Foreign ministers of NATO countries have assembled in Brussels for security talks as Russia presses ahead in its war against Ukraine and Israel enters the fifth day of a fragile truce with Palestinian group Hamas.
The Russia-Ukraine war appeared to top the agenda of the two-day summit which began on Tuesday, as NATO’s chief urged allies to continue supporting the war-wracked country amid funding hold-ups in Washington and Europe.
“I’m confident that the United States will continue to provide support because it is in the security interest of the United States to do so and it’s also in line with what we have agreed,” NATO Secretary General Jens Stoltenberg said.
“I urge allies, and allies are also committed to continue to deliver support,” he added.
Some $61bn in proposed US aid to Ukraine is being held up by the US Congress, while another $50bn package from the European Union is struggling to pass due to opposition from Hungary.
Al Jazeera’s Step Vaessen, reporting from Brussels, said the funding delays show indications of “fatigue” from some NATO members 21 months into the war.Ukraine’s top diplomat Dmytro Kuleba will try to overcome such fatigue and lobby for continued NATO backing when he joins the summit on Wednesday.

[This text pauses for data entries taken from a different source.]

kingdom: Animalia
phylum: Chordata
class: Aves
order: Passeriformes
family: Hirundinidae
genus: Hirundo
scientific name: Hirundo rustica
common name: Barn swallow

Russia has said NATO expansionism is at the core of its grudge against bordering Ukraine, which it has repeatedly warned not to join the alliance.
More than 500,000 troops from Russia and Ukraine are estimated to have been killed or wounded since Moscow marched troops across its neighbour’s border in February 2022.

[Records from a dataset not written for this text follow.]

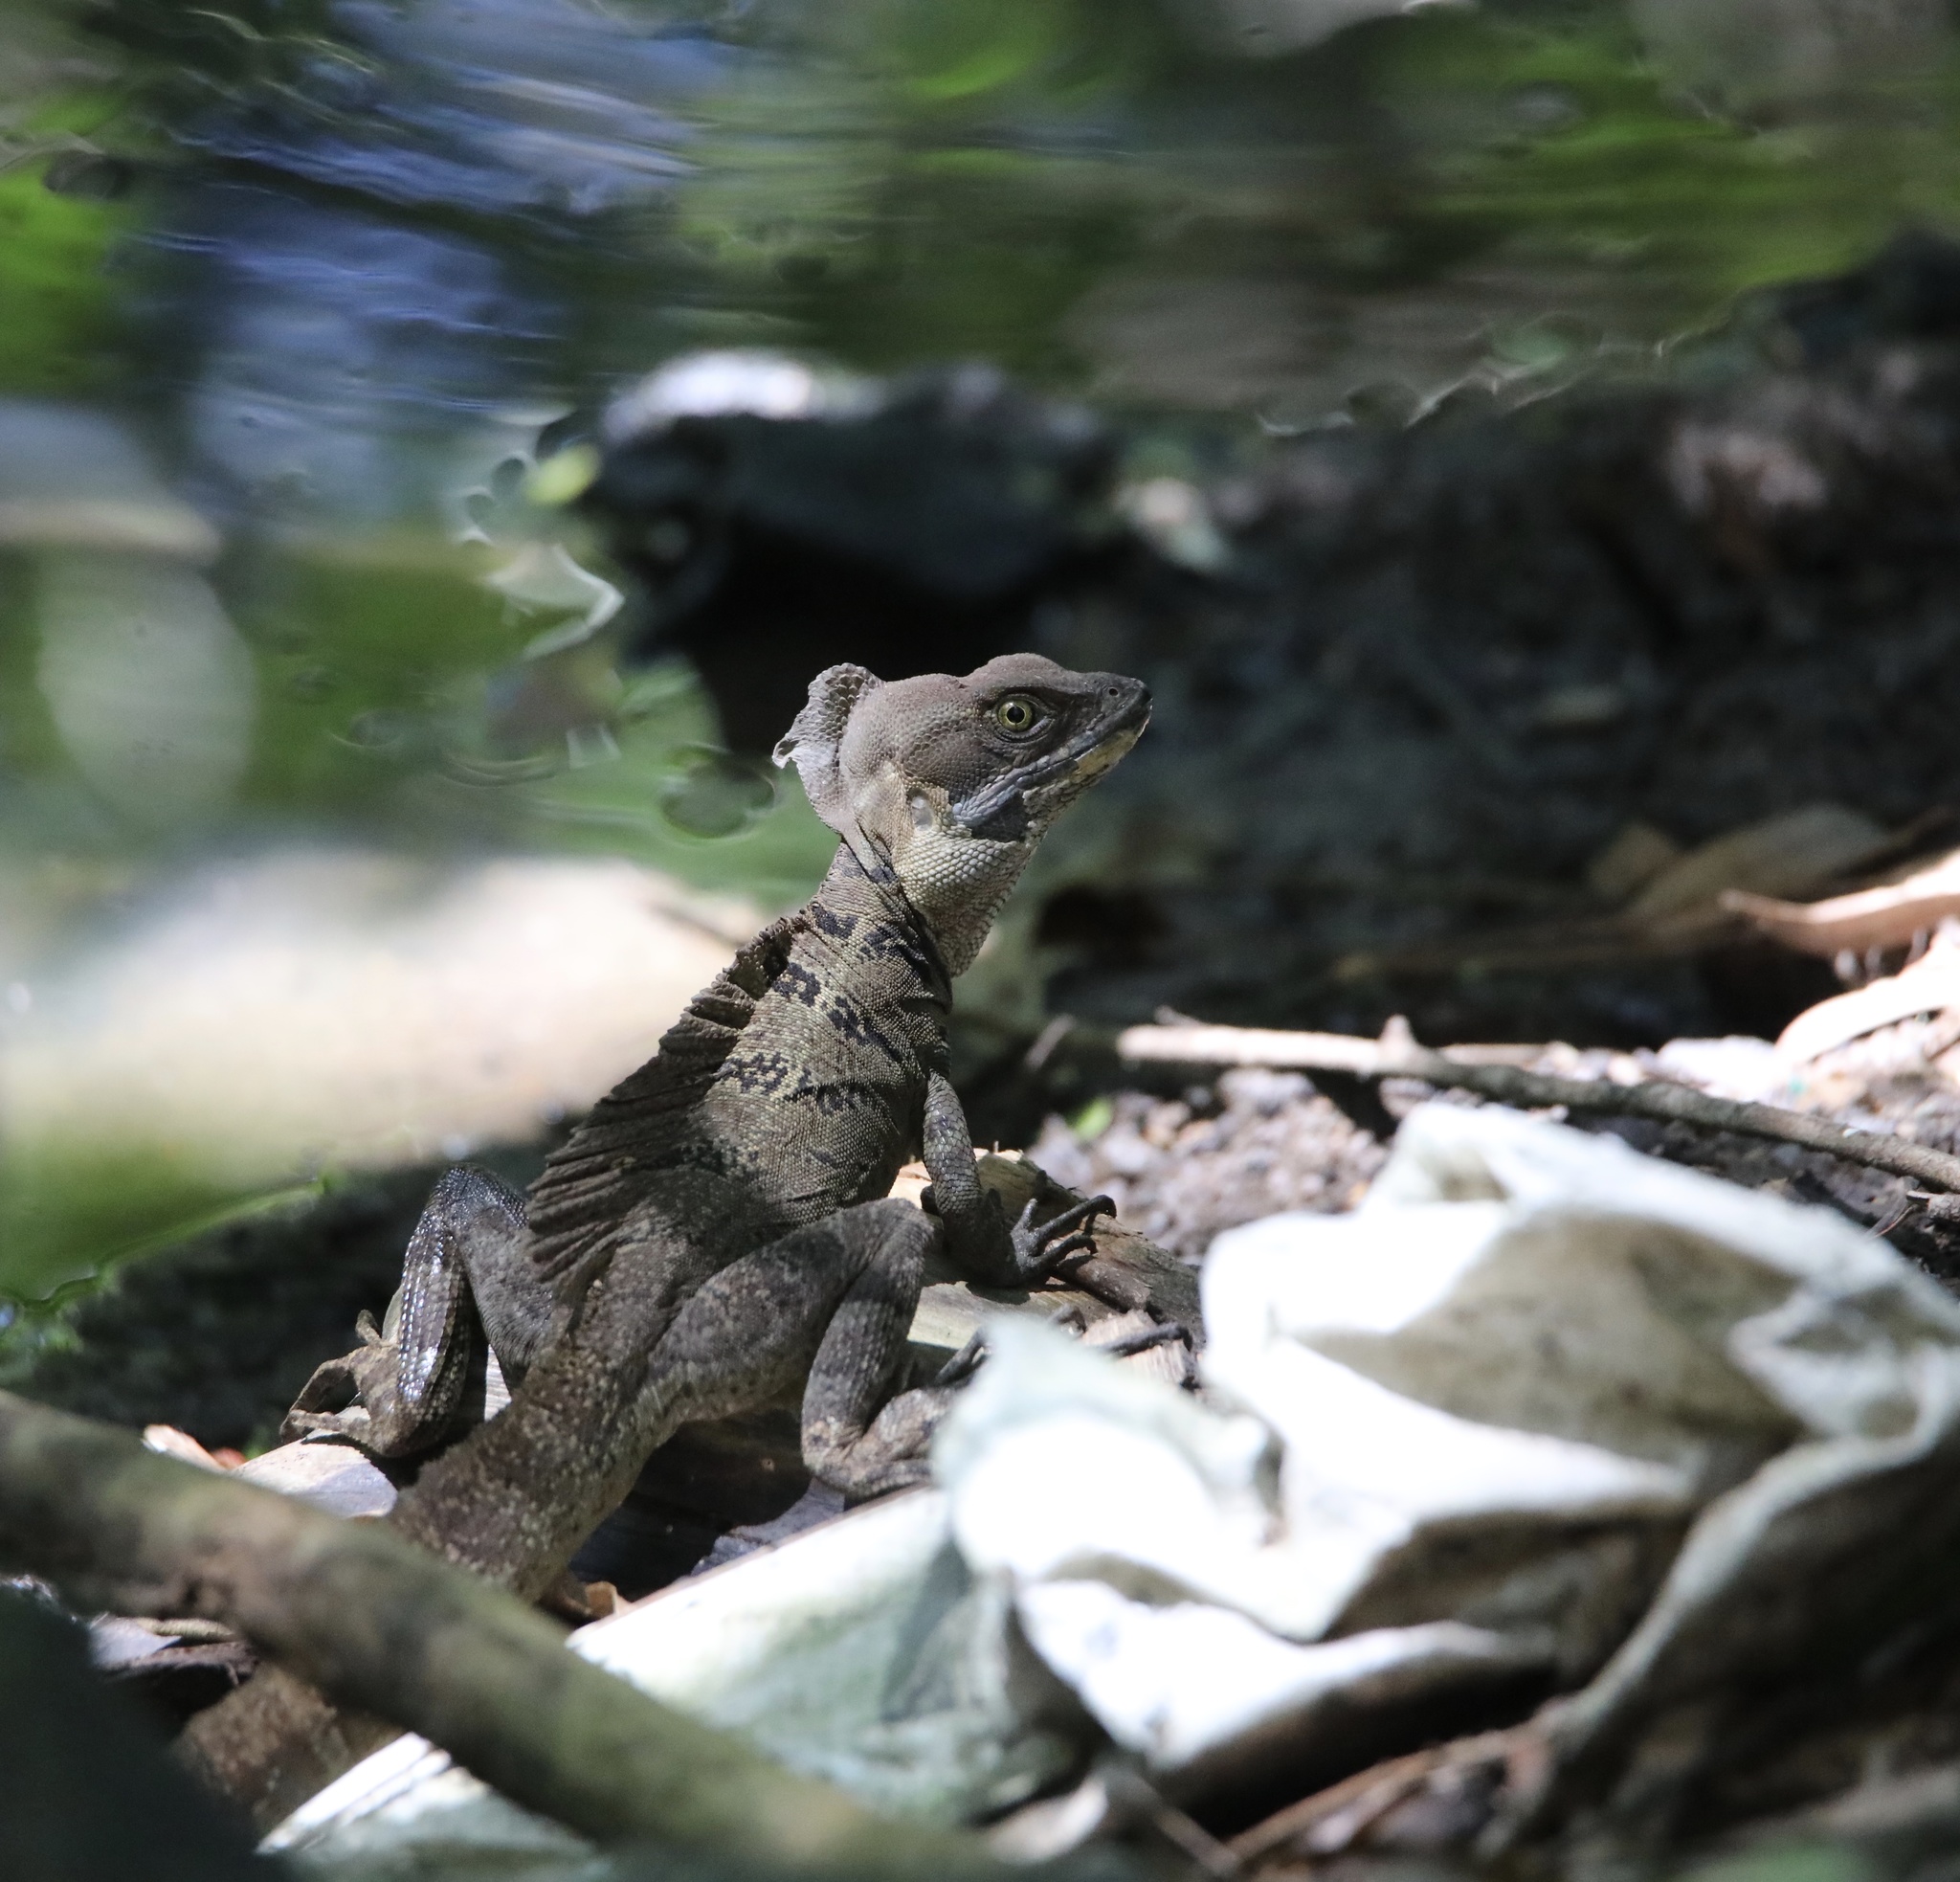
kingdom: Animalia
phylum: Chordata
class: Squamata
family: Corytophanidae
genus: Basiliscus
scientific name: Basiliscus basiliscus
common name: Common basilisk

At least 10,000 civilians have also been killed in the conflict, the UN Human Rights Monitoring Mission in Ukraine has said.
Broader regional security
Apart from the Russia-Ukraine war, NATO ministers also planned to discuss Russia’s “destabilising actions” throughout the region, including allegations it has been enabling undocumented migrants to reach neighbouring Finland.
Finland last week closed nearly all its border crossings with Russia after it said an influx of migrants arrived at its border with Russia.
Another topic on the agenda will be unrest between Serbia and Kosovo, where NATO has in recent months deployed more troops to reinforce its peacekeeping force following an attack on Kosovo police.
The ministers are also likely to address the seven-week war between Israel and Hamas, though it is not officially on the agenda.
Al Jazeera’s Vaessen said the ministers would discuss “not only the extension of the ceasefire [between Israel and Hamas] but a future for Gaza after the war is finished”.
Sweden’s membership bid
Hanging in the background of the summit is the membership status of Sweden, which has been awaiting ratification from Turkey and Hungary for 18 months.
Stoltenberg on Tuesday told Hungarian media he expected the two countries to approve Sweden’s membership bid without further delay, but gave no precise timeline.
The Turkish parliament started this month to debate Sweden’s bid to join after President Recep Tayyip Erdogan launched the process following a deal at a NATO summit in July.
Erdogan had delayed the ratification process over longstanding complaints Sweden is failing to act against Kurdish armed groups in its country that Turkey considers “terrorist” groups.
NATO’s other allies had hoped to formally welcome Sweden into the alliance at its Brussels summit, but Turkey’s ratification process is still at the committee level in parliament.